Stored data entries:
===============
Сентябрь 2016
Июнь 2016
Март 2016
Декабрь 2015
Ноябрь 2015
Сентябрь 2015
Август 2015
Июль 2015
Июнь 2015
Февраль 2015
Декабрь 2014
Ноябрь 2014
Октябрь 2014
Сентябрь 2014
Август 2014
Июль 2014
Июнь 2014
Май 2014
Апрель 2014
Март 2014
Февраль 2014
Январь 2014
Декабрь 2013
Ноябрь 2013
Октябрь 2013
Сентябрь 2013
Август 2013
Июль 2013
===============
• **EXERCISE BRIEF**:
Reproduce each line of the data above that contains the word "Декабрь".

• **RESULT OF THE TASK**:
Декабрь 2015
Декабрь 2014
Декабрь 2013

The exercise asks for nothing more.